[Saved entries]
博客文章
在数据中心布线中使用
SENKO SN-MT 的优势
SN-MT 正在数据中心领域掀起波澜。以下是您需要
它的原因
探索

ASSIGNMENT ->
Print each line, exactly as written, from the one that contains "SENKO SN-MT 的优势" to the end of the data above, with both end lines included and nothing else.

RESPONSE TO THIS TASK ->
SENKO SN-MT 的优势
SN-MT 正在数据中心领域掀起波澜。以下是您需要
它的原因
探索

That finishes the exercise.